Prometheus is an open-source systems monitoring toolkit that you can use with Red Hat Process Automation Manager to collect and store metrics related to the execution of business rules, processes, Decision Model and Notation (DMN) models, and other Red Hat Process Automation Manager assets. You can access the stored metrics through a REST API call to the KIE Server, through the Prometheus expression browser, or using a data-graphing tool such as Grafana.
For additional infromation configure Prometheus metrics monitoring refer here.
EAP: JBOSS 7.3.3
RHPAM: 7.9
After you configure your KIE Server instance to use Prometheus metrics monitoring, you can extend the Prometheus functionality in KIE Server to use custom metrics according to your business needs. Prometheus then collects and stores your custom metrics along with the default metrics that KIE Server exposes with Prometheus.

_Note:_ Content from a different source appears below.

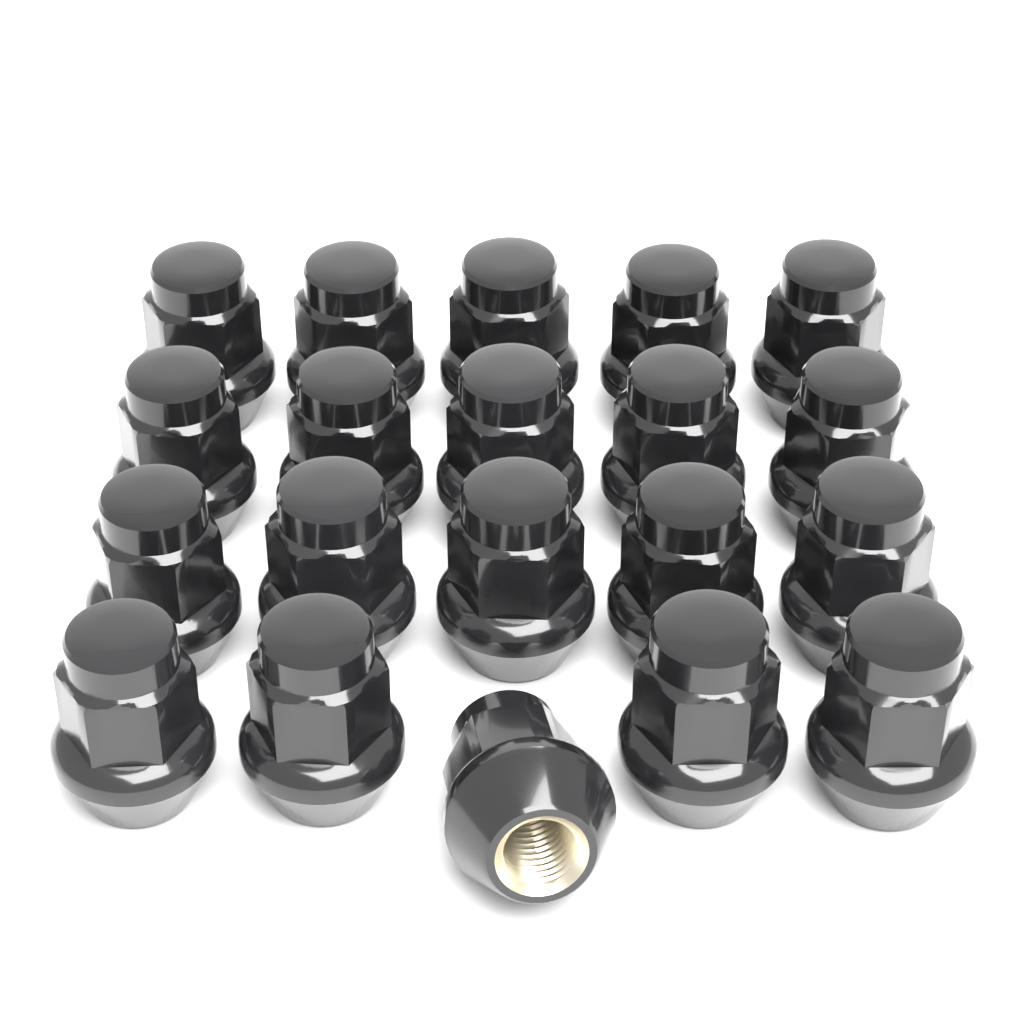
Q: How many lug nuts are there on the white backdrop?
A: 20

For additional infromation related to custom Prometheus metrics addition refer here.
By implementing the PrometheusMetricsProvider interface, with the following listners
- DMNRuntimeEventListener
- AgendaEventListener
- PhaseLifecycleListener
- AsynchronousJobListener
- DeploymentEventListener can be defineed and the custom metrics to be collected and stored by Prometheus.
To collect the additional metrics (like how many tasks assigned to specific user etc) for the process or the task or To implment custom metrics for TaskLifeCycleEventListener, other listeners follow the below steps.

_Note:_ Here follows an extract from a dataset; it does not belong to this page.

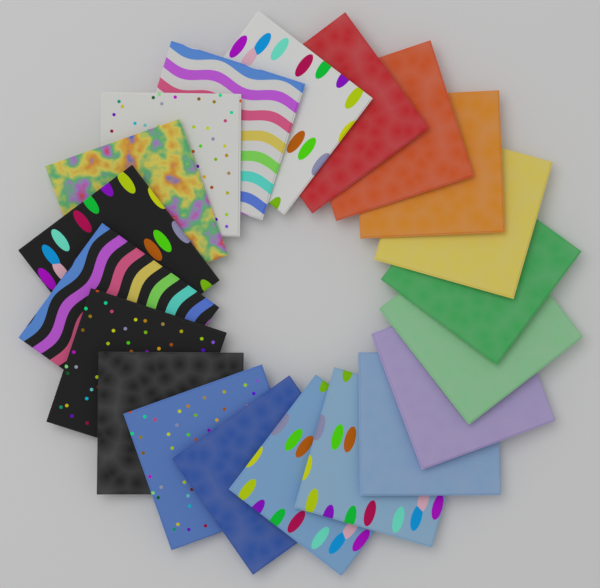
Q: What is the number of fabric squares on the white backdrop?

- In this project TaskLevelCustomPrometheusMetricListener implemented TaskLifeCycleEventListener. Added two custom metrics for demo purpose.
- Build your project (maven build) and copy the resulting JAR file into the ~/kie-server.war/WEB-INF/lib directory of your project. For example, on Red Hat JBoss EAP, the path to this directory is EAP_HOME/standalone/deployments/kie-server.war/WEB-INF/lib.
- To generate the metrics for the KJAR, create an Task Event Listner object.
- Now you can observe the newly added metrics.
- In this project TaskLevelCustomPrometheusMetricListener implemented TaskLifeCycleEventListener. Added two custom metrics for demo purpose.
- Build your project (maven build) and add the resulting JAR file as dependency in spring-boot (pom.xml) service.
- To generate the metrics for the KJAR, create an Task Event Listner object.
- Now you can observe the newly added metrics.
- Counters can only go up (and be reset), if your use case can go down you should use Gauge instead.